The Tories have chosen Jill Mortimer, a councillor and farmer from North Yorkshire to run in the industrial town. The Reform Party (formerly Brexit Party) has decided not to field Richard Tice, who took a quarter of the votes last time, for a second time, and instead go for local candidate John Prescott; and no, it's not that John Prescott. The party is believed to have denied the Tories a majority last time but with a different candidate and Brexit having "been done", their appeal may wane.It may not be the the exciting three-way marginal of the 2019 General Election, but the result will be seen as a major test of Starmer's popularity, as this is very much his candidate.

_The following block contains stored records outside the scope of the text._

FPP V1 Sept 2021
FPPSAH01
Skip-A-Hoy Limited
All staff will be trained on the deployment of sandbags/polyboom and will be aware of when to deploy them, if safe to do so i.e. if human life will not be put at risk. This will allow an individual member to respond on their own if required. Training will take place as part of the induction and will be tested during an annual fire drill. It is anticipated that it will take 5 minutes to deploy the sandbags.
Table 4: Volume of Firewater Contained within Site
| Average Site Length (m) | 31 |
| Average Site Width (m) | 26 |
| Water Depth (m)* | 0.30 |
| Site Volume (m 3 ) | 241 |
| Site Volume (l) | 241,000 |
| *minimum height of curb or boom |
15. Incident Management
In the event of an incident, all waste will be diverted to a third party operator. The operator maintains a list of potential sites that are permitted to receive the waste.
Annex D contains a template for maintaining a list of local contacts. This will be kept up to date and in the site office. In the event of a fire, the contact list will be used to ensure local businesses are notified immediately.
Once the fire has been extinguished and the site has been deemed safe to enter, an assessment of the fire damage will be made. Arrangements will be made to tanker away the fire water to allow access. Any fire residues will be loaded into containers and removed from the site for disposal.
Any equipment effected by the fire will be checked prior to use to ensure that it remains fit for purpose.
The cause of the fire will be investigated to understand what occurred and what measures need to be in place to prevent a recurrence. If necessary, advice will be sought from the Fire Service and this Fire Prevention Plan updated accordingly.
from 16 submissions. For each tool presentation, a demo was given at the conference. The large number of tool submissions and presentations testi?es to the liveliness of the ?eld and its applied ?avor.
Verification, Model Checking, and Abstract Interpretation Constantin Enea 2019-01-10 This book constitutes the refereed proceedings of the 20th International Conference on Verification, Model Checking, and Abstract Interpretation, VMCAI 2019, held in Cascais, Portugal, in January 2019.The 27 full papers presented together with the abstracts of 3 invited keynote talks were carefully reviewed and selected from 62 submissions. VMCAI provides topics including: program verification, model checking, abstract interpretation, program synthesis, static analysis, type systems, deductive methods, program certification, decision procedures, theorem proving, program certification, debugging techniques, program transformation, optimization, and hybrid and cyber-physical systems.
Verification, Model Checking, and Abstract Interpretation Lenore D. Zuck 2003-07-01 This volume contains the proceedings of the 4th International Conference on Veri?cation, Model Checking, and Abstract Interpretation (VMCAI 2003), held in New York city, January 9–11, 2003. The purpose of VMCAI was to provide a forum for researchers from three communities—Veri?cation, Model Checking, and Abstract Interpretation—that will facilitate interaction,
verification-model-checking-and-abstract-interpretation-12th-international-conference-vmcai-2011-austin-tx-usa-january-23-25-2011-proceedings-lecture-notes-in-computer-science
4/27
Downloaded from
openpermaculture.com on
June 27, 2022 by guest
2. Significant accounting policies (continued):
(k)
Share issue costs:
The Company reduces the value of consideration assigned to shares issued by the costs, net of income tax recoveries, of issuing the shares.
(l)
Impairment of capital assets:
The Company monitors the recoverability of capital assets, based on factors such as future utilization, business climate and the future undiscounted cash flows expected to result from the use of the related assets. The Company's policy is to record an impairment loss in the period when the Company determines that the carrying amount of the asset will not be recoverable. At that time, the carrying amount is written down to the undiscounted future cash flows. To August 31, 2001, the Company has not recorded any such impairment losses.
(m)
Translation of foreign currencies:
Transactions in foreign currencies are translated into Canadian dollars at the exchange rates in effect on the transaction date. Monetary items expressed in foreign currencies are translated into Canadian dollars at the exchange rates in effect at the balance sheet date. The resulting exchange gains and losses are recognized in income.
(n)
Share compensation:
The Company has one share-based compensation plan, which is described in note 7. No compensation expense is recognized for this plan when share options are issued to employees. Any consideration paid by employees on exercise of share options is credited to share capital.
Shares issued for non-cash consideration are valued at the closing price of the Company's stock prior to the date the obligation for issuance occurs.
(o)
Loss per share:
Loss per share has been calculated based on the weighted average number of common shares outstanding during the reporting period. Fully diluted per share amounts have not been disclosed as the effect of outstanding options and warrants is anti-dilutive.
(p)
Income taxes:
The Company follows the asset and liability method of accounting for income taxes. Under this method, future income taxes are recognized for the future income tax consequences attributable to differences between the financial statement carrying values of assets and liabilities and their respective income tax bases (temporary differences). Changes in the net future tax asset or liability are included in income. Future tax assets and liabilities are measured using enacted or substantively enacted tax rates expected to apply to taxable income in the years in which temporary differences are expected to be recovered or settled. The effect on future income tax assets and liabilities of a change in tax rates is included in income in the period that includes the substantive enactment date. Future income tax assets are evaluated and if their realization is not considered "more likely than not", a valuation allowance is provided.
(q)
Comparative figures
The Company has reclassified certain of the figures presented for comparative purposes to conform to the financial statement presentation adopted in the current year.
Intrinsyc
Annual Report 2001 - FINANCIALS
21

This will be a test of the popularity of the big names in regional politics: Greater Manchester's Andy Burnham, the Tees Valley's Conservative regional mayor Ben Houchen, and the West Midlands' Andy Street. All three have been significant advocates for more investment and support for their areas, with varying success. Labour is said to be feeling mildly optimistic in the Tory-held West of England regional mayoral race. New for this year is an election in West Yorkshire, which is getting a regional mayor for the first time. Former Coronation Street actress and Labour MP for Batley, Tracy Brabin, is the favourite, and if she wins she forces a by-election in her seat.
Police and crime commissioner elections
This is the third set of police and crime commissioner elections, and they were also delayed due to the pandemic. The Tories are currently in control of 20 of the 41 positions in England and Wales. Home Secretary Priti Patel has recently said she wants more scrutiny of the role with more onus on them explaining their record on crime to the public.